:: Data for review ::
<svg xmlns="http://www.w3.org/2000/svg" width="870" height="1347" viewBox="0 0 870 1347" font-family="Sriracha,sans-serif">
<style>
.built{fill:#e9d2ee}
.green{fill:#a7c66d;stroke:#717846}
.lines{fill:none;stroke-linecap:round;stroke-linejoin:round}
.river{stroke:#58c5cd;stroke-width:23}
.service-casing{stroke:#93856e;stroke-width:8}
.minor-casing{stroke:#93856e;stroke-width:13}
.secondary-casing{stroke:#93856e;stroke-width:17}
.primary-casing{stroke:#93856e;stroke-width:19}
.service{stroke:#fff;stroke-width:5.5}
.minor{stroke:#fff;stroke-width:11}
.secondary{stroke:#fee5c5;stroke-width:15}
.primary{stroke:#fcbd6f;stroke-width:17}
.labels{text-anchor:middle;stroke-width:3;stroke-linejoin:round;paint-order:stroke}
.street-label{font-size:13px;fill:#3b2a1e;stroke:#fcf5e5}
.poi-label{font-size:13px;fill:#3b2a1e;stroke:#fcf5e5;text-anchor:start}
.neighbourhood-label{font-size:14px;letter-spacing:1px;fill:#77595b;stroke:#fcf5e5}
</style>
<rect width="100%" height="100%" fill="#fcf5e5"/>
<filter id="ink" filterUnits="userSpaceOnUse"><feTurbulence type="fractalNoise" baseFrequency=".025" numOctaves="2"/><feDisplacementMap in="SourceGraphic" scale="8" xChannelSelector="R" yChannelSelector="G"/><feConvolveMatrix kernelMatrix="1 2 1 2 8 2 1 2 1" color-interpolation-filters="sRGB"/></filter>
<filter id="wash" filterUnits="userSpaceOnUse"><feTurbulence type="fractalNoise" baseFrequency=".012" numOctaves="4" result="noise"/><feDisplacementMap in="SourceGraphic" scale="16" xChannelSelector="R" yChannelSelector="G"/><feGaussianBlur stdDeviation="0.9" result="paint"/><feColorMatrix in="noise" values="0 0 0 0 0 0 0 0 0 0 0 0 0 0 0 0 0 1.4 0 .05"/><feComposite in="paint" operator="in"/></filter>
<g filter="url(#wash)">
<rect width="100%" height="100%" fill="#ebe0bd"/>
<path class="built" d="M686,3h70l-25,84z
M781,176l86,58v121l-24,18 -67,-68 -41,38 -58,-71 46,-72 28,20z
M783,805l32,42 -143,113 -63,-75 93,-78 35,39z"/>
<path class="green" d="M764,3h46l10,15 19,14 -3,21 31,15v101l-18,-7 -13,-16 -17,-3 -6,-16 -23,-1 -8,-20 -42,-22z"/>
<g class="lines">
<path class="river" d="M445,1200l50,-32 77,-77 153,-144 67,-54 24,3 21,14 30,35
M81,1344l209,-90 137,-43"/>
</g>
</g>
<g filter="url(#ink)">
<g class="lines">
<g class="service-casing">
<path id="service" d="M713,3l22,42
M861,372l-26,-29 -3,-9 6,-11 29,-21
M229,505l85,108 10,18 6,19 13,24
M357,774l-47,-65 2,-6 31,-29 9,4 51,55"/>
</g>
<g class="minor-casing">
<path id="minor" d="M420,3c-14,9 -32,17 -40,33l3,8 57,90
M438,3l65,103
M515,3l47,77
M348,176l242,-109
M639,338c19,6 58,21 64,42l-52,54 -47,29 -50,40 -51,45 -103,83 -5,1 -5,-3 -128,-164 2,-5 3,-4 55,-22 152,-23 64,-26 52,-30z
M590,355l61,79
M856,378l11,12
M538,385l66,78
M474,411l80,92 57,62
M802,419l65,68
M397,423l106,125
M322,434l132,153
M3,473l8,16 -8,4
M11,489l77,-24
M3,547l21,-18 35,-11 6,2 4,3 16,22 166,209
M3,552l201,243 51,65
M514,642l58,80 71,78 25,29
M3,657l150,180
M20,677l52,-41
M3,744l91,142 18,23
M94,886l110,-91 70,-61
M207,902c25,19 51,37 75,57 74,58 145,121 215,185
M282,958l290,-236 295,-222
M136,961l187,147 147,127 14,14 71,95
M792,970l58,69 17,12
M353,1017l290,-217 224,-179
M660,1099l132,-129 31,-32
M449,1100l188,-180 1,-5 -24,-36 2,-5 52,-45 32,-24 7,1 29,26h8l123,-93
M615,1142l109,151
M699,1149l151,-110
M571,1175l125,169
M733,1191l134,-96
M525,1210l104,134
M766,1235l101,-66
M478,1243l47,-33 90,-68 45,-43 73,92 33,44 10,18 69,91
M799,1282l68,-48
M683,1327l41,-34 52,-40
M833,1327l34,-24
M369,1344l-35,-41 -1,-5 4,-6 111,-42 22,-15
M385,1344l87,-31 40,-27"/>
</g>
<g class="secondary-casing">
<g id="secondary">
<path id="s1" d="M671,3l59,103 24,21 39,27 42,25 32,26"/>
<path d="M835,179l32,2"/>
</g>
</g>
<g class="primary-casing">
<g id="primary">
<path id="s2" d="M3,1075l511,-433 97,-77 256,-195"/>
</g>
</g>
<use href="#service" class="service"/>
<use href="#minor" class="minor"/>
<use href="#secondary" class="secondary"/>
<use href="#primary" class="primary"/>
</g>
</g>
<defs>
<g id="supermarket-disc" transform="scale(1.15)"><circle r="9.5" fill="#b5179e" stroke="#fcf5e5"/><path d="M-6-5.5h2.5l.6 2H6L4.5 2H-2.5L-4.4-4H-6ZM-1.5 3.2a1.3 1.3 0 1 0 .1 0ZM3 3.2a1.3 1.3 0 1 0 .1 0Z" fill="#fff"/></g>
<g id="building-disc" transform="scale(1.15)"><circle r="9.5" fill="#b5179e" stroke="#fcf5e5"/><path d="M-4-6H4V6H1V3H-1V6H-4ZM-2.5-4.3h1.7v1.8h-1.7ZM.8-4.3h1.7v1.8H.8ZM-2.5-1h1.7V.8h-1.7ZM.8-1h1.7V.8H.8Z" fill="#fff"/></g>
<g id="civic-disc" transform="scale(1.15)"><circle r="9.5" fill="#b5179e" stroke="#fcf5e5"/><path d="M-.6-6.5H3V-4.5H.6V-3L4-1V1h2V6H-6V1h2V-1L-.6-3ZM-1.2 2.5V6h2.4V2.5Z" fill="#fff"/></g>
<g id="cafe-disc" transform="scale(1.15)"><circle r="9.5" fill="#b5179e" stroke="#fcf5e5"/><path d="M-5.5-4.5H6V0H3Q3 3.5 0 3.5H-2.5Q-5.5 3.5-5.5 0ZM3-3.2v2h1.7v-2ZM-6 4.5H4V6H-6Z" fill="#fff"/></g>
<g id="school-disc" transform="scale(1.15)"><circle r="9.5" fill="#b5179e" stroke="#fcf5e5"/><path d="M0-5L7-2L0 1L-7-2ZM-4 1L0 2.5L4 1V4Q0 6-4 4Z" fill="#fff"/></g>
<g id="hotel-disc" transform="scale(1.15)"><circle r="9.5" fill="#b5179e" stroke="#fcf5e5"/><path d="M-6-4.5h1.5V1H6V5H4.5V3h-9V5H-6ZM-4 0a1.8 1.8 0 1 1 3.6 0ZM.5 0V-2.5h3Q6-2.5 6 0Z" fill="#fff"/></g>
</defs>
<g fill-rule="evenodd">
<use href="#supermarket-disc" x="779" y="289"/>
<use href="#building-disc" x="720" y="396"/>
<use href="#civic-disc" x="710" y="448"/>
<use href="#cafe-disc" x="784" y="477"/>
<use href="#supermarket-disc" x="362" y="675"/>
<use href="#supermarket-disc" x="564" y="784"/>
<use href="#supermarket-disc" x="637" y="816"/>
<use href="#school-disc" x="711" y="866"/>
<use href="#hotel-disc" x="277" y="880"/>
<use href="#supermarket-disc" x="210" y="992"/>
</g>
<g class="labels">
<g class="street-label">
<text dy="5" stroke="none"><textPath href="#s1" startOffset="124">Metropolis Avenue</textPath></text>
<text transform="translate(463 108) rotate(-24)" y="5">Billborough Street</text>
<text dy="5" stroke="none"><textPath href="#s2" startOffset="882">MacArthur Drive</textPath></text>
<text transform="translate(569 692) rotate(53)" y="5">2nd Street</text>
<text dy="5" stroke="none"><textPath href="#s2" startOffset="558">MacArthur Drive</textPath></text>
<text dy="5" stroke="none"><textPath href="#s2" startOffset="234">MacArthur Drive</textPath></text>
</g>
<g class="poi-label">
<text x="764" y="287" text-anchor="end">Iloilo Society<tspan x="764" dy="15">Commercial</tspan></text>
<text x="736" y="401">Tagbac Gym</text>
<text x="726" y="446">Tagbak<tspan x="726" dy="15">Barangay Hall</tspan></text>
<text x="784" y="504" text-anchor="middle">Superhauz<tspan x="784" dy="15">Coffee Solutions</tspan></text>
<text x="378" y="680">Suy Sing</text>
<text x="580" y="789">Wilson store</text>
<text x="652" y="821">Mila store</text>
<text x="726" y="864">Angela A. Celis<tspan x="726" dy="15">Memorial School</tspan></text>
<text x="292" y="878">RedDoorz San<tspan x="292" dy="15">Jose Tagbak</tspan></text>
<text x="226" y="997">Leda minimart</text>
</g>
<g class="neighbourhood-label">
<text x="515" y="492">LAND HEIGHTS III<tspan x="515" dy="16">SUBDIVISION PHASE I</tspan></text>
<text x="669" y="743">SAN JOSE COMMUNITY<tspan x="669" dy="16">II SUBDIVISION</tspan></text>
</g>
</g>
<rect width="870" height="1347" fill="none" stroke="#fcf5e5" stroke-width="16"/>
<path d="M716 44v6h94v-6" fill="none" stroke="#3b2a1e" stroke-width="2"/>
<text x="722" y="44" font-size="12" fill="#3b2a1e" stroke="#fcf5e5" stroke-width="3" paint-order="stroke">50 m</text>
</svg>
:::
• Problem: Go line by line through the listing and count every line that includes the word "civic". Only the total is needed.

• Solution: 2